Studio album by Dok2
- Released: Digital download: February 24, 2012 CD: February 28, 2012
- Genre: Hip hop, rap, Korean hip hop
- Length: 40.58 mins
- Language: Korean, English
- Label: Illionaire Records Genuine Music/Hiphop Playa
- Producer: Dok2, Rado, Prima Vista

Dok2 chronology
| Do It for the Fans (2011) | Love & Life, The Album (2012) | Hustle Real Hard (2012) |

= Love & Life, The Album =

Love & Life, The Album is Dok2's latest album which was released on February 24, 2012.
The first single from the album is "Love & Life", which features Rado, who is also one of the main producers for the album. This album was released under Dok2's very own independent Korean hip hop label, Illionaire Records, which had a joint formation alongside The Quiett.

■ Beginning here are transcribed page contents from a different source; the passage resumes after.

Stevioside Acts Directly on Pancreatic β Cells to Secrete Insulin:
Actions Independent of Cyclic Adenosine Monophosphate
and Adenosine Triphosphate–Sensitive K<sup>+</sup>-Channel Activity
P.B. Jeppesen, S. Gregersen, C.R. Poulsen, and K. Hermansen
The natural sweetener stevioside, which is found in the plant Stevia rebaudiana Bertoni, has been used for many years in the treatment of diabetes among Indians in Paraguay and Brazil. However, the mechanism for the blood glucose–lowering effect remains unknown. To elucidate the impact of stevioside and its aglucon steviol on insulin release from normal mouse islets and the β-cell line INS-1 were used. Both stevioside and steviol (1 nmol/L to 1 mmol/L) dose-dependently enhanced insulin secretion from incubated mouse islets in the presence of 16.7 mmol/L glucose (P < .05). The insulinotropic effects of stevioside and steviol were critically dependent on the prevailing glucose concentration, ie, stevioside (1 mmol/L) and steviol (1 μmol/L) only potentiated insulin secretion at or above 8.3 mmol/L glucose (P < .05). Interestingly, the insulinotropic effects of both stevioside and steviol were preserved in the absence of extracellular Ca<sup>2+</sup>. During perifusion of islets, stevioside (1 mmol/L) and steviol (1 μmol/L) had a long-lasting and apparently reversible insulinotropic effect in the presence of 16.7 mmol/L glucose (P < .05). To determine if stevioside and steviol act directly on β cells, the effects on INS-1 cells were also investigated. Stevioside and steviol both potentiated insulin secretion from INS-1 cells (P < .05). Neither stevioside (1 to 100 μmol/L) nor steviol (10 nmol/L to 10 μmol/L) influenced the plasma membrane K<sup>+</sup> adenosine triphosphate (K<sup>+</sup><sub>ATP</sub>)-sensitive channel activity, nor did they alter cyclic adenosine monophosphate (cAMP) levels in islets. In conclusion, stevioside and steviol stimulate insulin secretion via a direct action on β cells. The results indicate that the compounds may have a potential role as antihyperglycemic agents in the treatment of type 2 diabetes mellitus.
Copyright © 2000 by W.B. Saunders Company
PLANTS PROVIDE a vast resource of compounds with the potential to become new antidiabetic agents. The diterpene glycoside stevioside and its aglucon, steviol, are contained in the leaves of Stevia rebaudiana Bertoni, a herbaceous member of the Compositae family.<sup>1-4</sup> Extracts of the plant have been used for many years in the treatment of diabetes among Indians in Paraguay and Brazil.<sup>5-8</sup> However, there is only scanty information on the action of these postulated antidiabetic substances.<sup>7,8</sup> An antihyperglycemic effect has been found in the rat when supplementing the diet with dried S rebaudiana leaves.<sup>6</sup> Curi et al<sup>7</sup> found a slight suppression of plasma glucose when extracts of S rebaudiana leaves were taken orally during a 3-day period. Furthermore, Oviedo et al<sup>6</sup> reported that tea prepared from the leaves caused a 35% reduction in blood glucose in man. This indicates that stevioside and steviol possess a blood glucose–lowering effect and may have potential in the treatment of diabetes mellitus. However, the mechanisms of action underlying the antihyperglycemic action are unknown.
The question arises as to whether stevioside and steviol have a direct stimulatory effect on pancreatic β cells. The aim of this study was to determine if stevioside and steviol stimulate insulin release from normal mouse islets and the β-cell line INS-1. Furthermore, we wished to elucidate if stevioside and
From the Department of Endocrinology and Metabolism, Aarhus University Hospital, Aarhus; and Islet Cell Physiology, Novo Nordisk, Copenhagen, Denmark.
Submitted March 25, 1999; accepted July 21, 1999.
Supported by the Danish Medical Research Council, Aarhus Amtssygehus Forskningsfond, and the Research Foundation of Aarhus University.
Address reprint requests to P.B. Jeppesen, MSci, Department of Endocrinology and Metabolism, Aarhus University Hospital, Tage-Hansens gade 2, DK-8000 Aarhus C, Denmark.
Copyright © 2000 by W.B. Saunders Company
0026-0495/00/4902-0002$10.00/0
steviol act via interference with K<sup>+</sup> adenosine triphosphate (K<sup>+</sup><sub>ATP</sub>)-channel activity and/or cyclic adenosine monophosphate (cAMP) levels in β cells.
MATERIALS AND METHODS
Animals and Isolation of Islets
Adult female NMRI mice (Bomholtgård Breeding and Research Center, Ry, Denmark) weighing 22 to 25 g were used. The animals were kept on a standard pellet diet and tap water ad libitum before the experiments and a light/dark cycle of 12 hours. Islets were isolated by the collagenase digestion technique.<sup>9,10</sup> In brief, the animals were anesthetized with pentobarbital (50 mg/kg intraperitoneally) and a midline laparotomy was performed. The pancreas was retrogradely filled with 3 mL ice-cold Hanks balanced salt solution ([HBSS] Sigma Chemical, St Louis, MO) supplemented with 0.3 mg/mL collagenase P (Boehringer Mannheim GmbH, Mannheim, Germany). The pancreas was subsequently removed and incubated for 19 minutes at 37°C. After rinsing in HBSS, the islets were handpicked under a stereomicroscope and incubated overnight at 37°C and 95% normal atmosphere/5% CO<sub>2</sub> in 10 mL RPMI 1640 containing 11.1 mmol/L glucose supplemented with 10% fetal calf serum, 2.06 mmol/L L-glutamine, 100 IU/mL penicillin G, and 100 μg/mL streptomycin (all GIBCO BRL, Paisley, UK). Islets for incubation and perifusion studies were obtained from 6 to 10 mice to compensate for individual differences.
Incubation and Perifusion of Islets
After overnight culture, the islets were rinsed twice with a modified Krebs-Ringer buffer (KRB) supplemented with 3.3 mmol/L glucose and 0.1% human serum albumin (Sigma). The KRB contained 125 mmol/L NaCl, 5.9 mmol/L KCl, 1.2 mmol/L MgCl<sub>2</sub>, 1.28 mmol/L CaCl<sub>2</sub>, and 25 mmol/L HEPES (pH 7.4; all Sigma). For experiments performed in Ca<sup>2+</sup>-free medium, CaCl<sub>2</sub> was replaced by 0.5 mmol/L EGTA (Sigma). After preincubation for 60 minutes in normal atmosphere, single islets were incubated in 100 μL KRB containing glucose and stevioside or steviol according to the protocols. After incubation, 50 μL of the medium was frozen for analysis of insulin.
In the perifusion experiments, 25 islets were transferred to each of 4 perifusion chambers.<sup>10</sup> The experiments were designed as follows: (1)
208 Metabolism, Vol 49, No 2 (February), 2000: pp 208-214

What makes this album incredible is the aggressive side to Korean hip hop, which Dok2 portrays himself in. Not just the aggressiveness, but also the delicate artistry of the album and the seriousness of it.

==Production==
The album consists of eleven tracks, where nine of them were produced mostly by the young CEO of Illionaire Records, himself, but had many other producers, including R&B and Korean hip hop artists such as Rado & Prima Vista. The album also features many popular Korean hip hop artists, which include Rado, Zion T., Jinbo and Bumkey.

Dok2 has intended to show a different side to him, and has moved away from his "dirty, south" style of rapping, in the compilation. It was available digitally on February 24, 2012, and the compatible disc was released on 28 February 2012, four days later.

== Track listing ==

| No. | Title | Length |
|---|---|---|
| 1. | "Love & Life (Feat. Rado)" | 3:18 |
| 2. | "Best Time (In Our Life)" | 3:15 |
| 3. | "Let Me Love U" | 3:19 |
| 4. | "비밀 2 (Feat. Zion.T)" | 4:11 |
| 5. | "Plenty (Feat. Jinbo)" | 4:09 |
| 6. | "They Love Who?" | 3:39 |
| 7. | "Leave Me Alone (Fuck You)" | 3:48 |
| 8. | "Can’t Let You Go (Feat. Bumkey)" | 5:30 |
| 9. | "It’s Alright" | 3:32 |
| 10. | "Lonely Nights" | 3:49 |
| 11. | "어제 같은 오늘 (Here Today, Gone Tomorrow)" | 3:46 |
| Total length: |  | 40.58 |

== They Love Who? \ Leave Me Alone (Fuck You) ==
It was revealed that Dok2's album is supposed to portray a softer side to him, but it is not clearly the case, as it is noticeable from the two tracks, "They Love Who?" and '"Leave Me Alone (Fuck You)". These two tracks sound like they contain a lot of arrogance, which suggests to us that he is trying to impress himself more than anyone else and gets a bit of satisfaction from it. This result was achievable due to the fact that there was admirable focus that was maintained. The structure of the two tracks has some sort of consistency and is rather lean. These two tracks portray pivoting characters, from sensitive, in "Leave Me Alone (Fuck You)", to threatening, in "They Love Who?", which moves on to portray his honesty.